TASK OBJECTIVE
Starting at the first line of the listing below and ending at the line with "const prevId: string = usePrevious(id);", copy each line exactly.
##### ENTRIES SUPPLIED
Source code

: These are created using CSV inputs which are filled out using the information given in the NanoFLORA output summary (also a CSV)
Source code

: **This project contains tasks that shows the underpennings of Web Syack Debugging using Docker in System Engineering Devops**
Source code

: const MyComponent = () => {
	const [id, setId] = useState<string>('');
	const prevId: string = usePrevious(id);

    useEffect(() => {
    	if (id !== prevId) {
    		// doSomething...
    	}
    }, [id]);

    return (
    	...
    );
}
##########
ANSWER BOX
Source code

: These are created using CSV inputs which are filled out using the information given in the NanoFLORA output summary (also a CSV)
Source code

: **This project contains tasks that shows the underpennings of Web Syack Debugging using Docker in System Engineering Devops**
Source code

: const MyComponent = () => {
	const [id, setId] = useState<string>('');
	const prevId: string = usePrevious(id);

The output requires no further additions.